White tea is full of antioxidants that can work to repair dull or damaged skin. It can also protect against damaging UV rays.
Yellow tea is a rare and expensive type of tea. It is very similar to green tea and is processed in a similar fashion. However, there is one additional step; after oxidation, the leaves are steamed under a damp cloth. This steaming gives the leaves a slight yellow color.
Compared to the flavor of traditional teas and green tea, these leaves are thought to taste much less grassy.
Since yellow tea is so similar to green tea, it also has many of the same health benefits. Notably, it can improve mental clarity, help reduce inflammation in the body, and aid in weight-loss.

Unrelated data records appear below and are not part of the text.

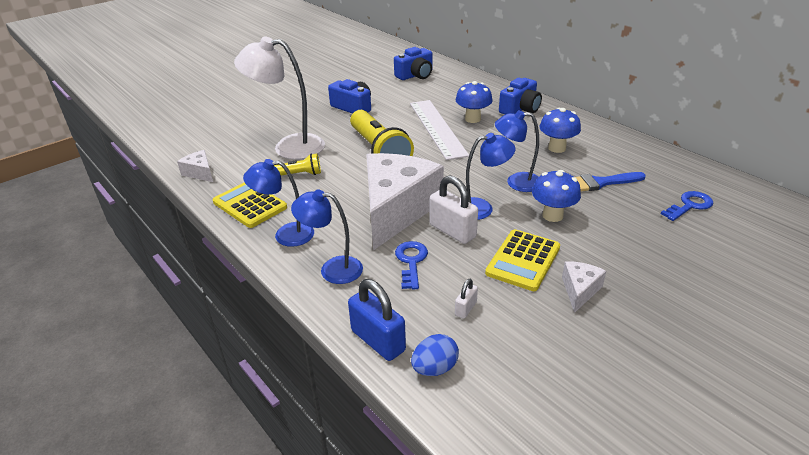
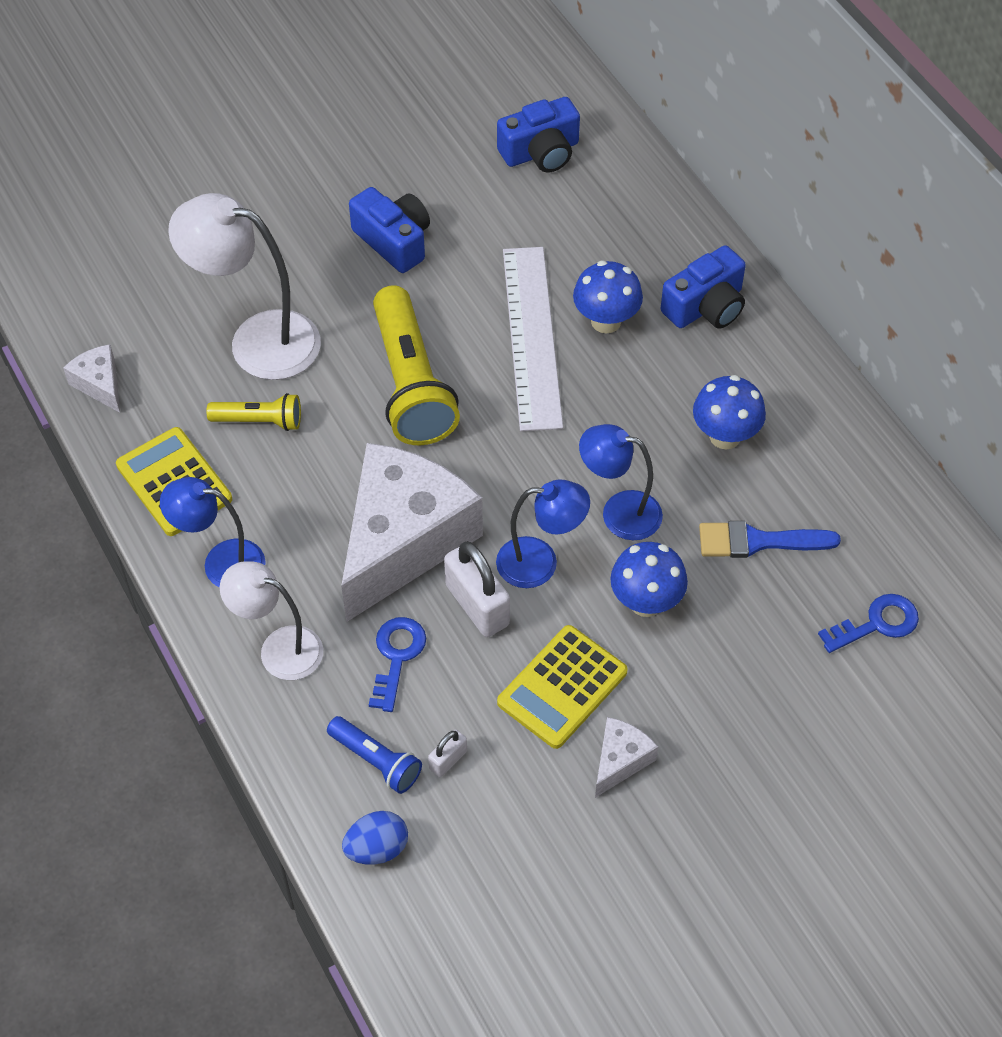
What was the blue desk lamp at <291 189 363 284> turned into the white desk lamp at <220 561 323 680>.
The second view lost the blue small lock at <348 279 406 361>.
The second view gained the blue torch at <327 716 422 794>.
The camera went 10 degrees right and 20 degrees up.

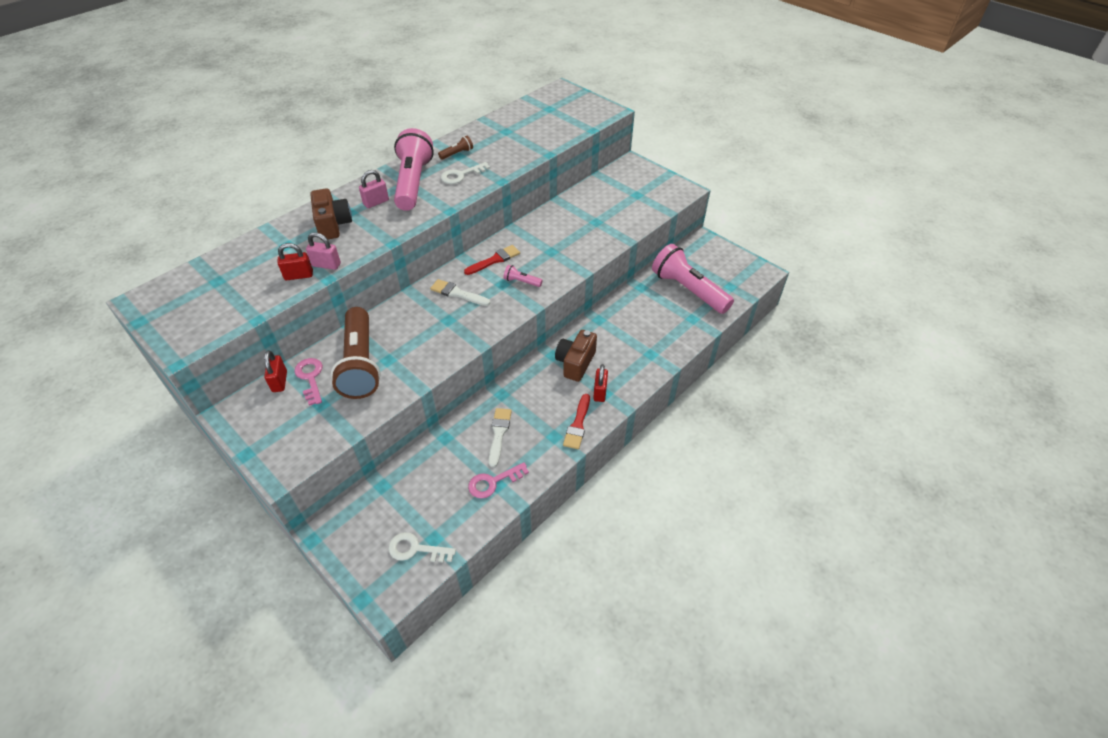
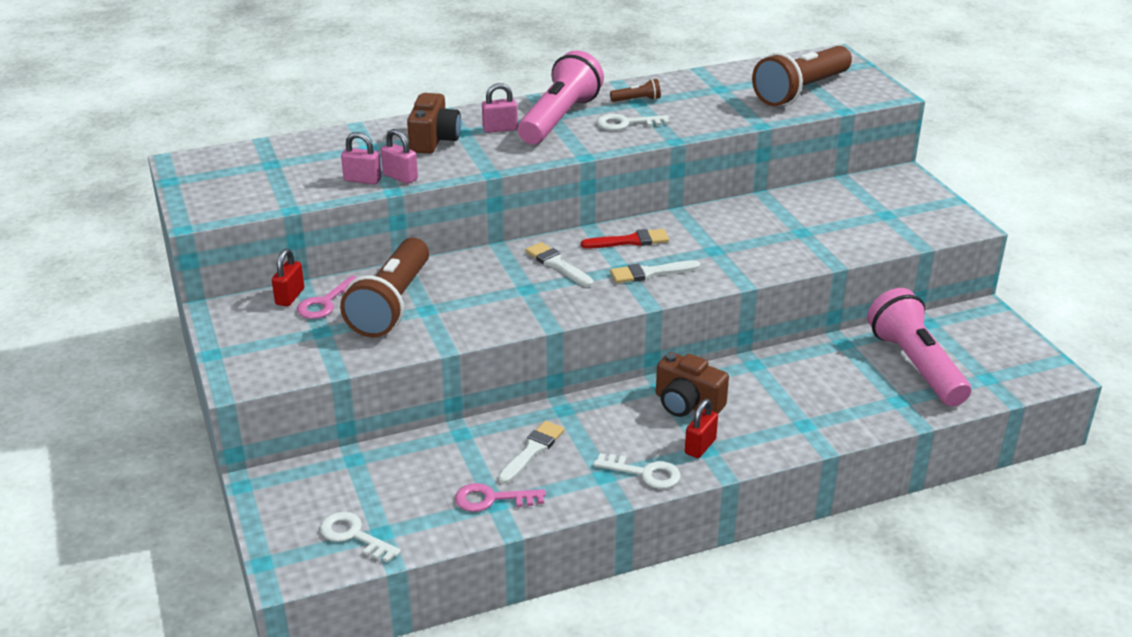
What was the red small lock at <277 243 313 280> turned into the rosy small lock at <341 132 381 184>.
Where the rosy torch stood at <504 265 543 287>, the white paint brush came to stand at <610 260 700 283>.
The dark brown camera at <555 330 597 382> ended up facing another way, 105 degrees counterclockwise from before.
The rosy door key at <294 358 323 406> ended up facing another way, 150 degrees counterclockwise from before.
Where the red paint brush stood at <563 394 590 449>, the white door key came to stand at <594 453 681 489>.
The second view gained the dark brown torch at <752 46 852 106>.
The camera went 25 degrees right and 15 degrees down.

If you are looking to add the health benefits of green tea to your diet, but don’t care for the grassy taste, yellow tea is an excellent choice for you if you can handle the slightly higher price tag.
Oolong tea is processed in an intricate manner. Controlled oxidation is used to wither the leaves of the tea plant under intense sunlight. Then the leaves are curled and twisted.
There is an exact process of withering, rolling, shaping and firing. This process is similar to the production of black tea but requires closer attention to timing and temperature.
There are two different ways of creating Oolong tea leaves. One involves shaping the leaves into long curly leaves. The second consists of wrapping the leaves into small beads with a little tail. While various varieties of Oolong can be processed differently, one of these two distinct methods is usually used.
The last step in the production of oolong tea (and used only for Oolong) calls for the baking or roasting of the leaves. The real art of making Oolong tea is in this final step. This is because to obtain the highest possible quality Oolong tea, the perfect combination in the level of oxidization and degree of baking needs to be achieved.
Oolong tea combines all the health benefits of both green and black tea.
Drinking oolong tea may improve heart health. It appears to reduce cholesterol levels, lower blood pressure, and decrease the risk of heart disease. It supplies the drinker with antioxidants, which support a healthy bone structure, improves the clarity of skin and builds stronger teeth.
Although it does contain caffeine, as you can see by all of its benefits, you should certainly enjoy a cup of super healthy, relaxing, Oolong tea!
Pu-erh is processed differently from these other varieties of tea. After the leaves are dried, microbial fermentation is encouraged to take place. As this fermentation process continues, the taste of the tea continues to change.
After these tea leaves are picked, they are flash heated to stop the oxidation process. Not all of the moisture and bacteria is removed, however, which is how the fermentation process starts. These leaves are pressed into cakes or bricks and sold “raw.” Over time this natural product goes through the intricate process of fermentation and maturation.
Like all tea varieties, Pu-erh contains many antioxidants, but because of this unique process, it also has health benefits not found in other teas. There hasn’t been as much research done on Pu-erh as on other teas (such as green), but it has been confirmed that drinking Pu-erh tea can reduce the nasty type of cholesterol known as LDL.
It is known to activate theta brain waves (the ones that occur during light sleep or deep meditation) and so can very quickly serve to relax you by calming your nerves. Pu-erh contains a significant amount of GABA which is an excellent stress reducer.
This tea also is deemed to benefit those suffering from metabolic syndrome. Due to the cell repairing compounds that it contains, Pu-erh tea reduces heavy metal consumption in the body. It is believed that drinking Pu-erh tea can also aid in digestion, and will accelerate fat burning.
Isn’t it amazing that such completely different varieties of tea emerge from just one plant?! Each boasting its unique flavor, aroma, and antioxidants! So go ahead, it is certainly worth experimenting with different kinds to see which tea suits you best!